When adding secure connectivity to an already existing solution Ziti offers specialized Edge Clients called tunnelers which provide seamless, secure connectivity and do not require changes to the target application.
Once the Ziti Network is established and deployed the next step is to configure the software-powered network. The three main concepts necessary to configure a Ziti Network are: Identities, Services, and Policies.
A service encapsulates the definition of any resource that could be accessed by a client on a traditional network. A Ziti Service is defined by a strong, extensible identity, rather than by an expression of an underlay concept. This means that services defined on a Ziti Network have an almost limitless "namespace" available for identifying services. A Ziti Service is defined by a name and/or a certificate, rather than by a DNS name or an IP address (underlay concepts). Services also declare a node where traffic that exits the Ziti Network needs to be sent do before exiting. It’s possible for the node traffic enters to be the same it exits and it’s possible for traffic needing to traverse the Ziti Network Routers to reach the correct node. Simply specifying the node is all the end-user need do, the Ziti Network handles the rest.
Identities represent individual endpoints in the Ziti Network which can establish connectivity. All connections made within the Ziti Network are mutually authenticated using X509 Certificates. Every Identity is mapped to a given certificate’s signature. Ziti Edge Clients present this certificate when initiating connections to the Ziti Network. The presented certificate is used by the Ziti Network to authorize the client and enumerate the services the Identity is authorized to use.
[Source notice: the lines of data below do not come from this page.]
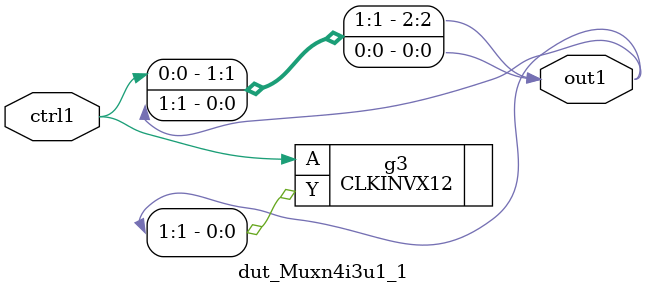
<source format=v>
`timescale 1ps / 1ps


module dut_Muxn4i3u1_1(ctrl1, out1);
  input ctrl1;
  output [2:0] out1;
  wire ctrl1;
  wire [2:0] out1;
  assign out1[0] = out1[1];
  assign out1[2] = ctrl1;
  CLKINVX12 g3(.A (ctrl1), .Y (out1[1]));
endmodule


</source>
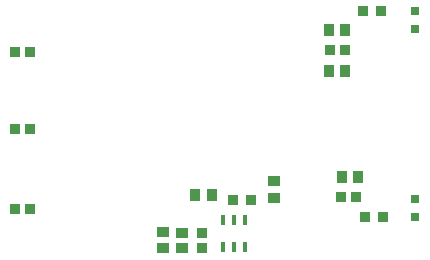
<source format=gbp>
G04*
G04 #@! TF.GenerationSoftware,Altium Limited,Altium Designer,22.9.1 (49)*
G04*
G04 Layer_Color=128*
%FSLAX44Y44*%
%MOMM*%
G71*
G04*
G04 #@! TF.SameCoordinates,C8543A43-BB23-4CB5-9DBE-1C6E9BA76EC2*
G04*
G04*
G04 #@! TF.FilePolarity,Positive*
G04*
G01*
G75*
%ADD21R,1.0000X0.9000*%
%ADD23R,0.9000X1.0000*%
%ADD27R,0.8000X0.8000*%
%ADD29R,0.9000X1.0500*%
%ADD54R,0.8500X0.8500*%
%ADD65R,0.8552X0.8121*%
%ADD66R,0.8121X0.8552*%
%ADD67R,0.3500X0.8500*%
%ADD68R,1.0500X0.9000*%
D21*
X175000Y117000D02*
D03*
Y130500D02*
D03*
X158500Y117750D02*
D03*
Y131250D02*
D03*
D23*
X299250Y267500D02*
D03*
X312750D02*
D03*
X310000Y177750D02*
D03*
X323500D02*
D03*
X299000Y302250D02*
D03*
X312500D02*
D03*
D27*
X371750Y303250D02*
D03*
Y318250D02*
D03*
X372500Y143500D02*
D03*
Y158500D02*
D03*
D29*
X200250Y162000D02*
D03*
X186250D02*
D03*
D54*
X345000Y143250D02*
D03*
X329500D02*
D03*
X217750Y158250D02*
D03*
X233250D02*
D03*
X328250Y317750D02*
D03*
X343750D02*
D03*
D65*
X322005Y160500D02*
D03*
X309495D02*
D03*
X33740Y283000D02*
D03*
X46250D02*
D03*
X33740Y218250D02*
D03*
X46250D02*
D03*
X33740Y150500D02*
D03*
X46250D02*
D03*
X312760Y285250D02*
D03*
X300250D02*
D03*
D66*
X191500Y130005D02*
D03*
Y117495D02*
D03*
D67*
X228500Y141000D02*
D03*
X219000D02*
D03*
X209500D02*
D03*
Y118500D02*
D03*
X219000D02*
D03*
X228500D02*
D03*
D68*
X252500Y174000D02*
D03*
Y160000D02*
D03*
M02*

</source>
Policies control how Identities, Services and Edge Routers are allowed to interact. In order to use a service the identity must be granted access to the service. Also, since all access to a service goes through one more edge routers, both the service and the identity must be granted to access to the same edge router or edge routers.
Entities such as identities, services and edge routers can be added to
policies explicity, either by id or name. Entities can also be tagged
with role attributes. Role attributes are simple strings like
support. Their meaning is decided by the
administrator. Policies can include entities by specifying a set of role
attributes to match.
Service Policies encapsulate the mapping between identities and services in a software-powered network. In the simplest terms, Service Policies are a group of services and a group of identities. The act of adding a service to a Service Policy will grant the identities in that Service Policy access to the given service. Similarly, adding an identity to a Service Policy will grant that identity access to the services mapped in that Service Policy.
Service policies controls both which identities may dial a service (use the service) and which identities may bind a service (provide or host the service). Each Service Policy may either grant dial or bind access, but not both.
EDGE ROUTER POLICIES
Edge Router Policies manage the mapping between identities and edge routers. Edge Router Policies are a group of edge routers and a group of identities. Adding an edge router to an Edge Router Policy will grant the identities in that Edge Router Policy access to the given edge router. Similarly, adding an identity to an Edge Router Policy will grant that identity access to the edge routers mapped in that Edge Router Policy.
SERVICE EDGE ROUTER POLICIES
Service Edge Router Policies manage the mapping between services and edge routers. Service Edge Router Policies are a group of edge routers and a group of services. Adding an edge router to a Service Edge Router Policy will grant the services in that Service Edge Router Policy access to the given edge router. Similarly, adding a service to a Service Edge Router Policy will grant that service access to the edge routers mapped in that Service Edge Router Policy.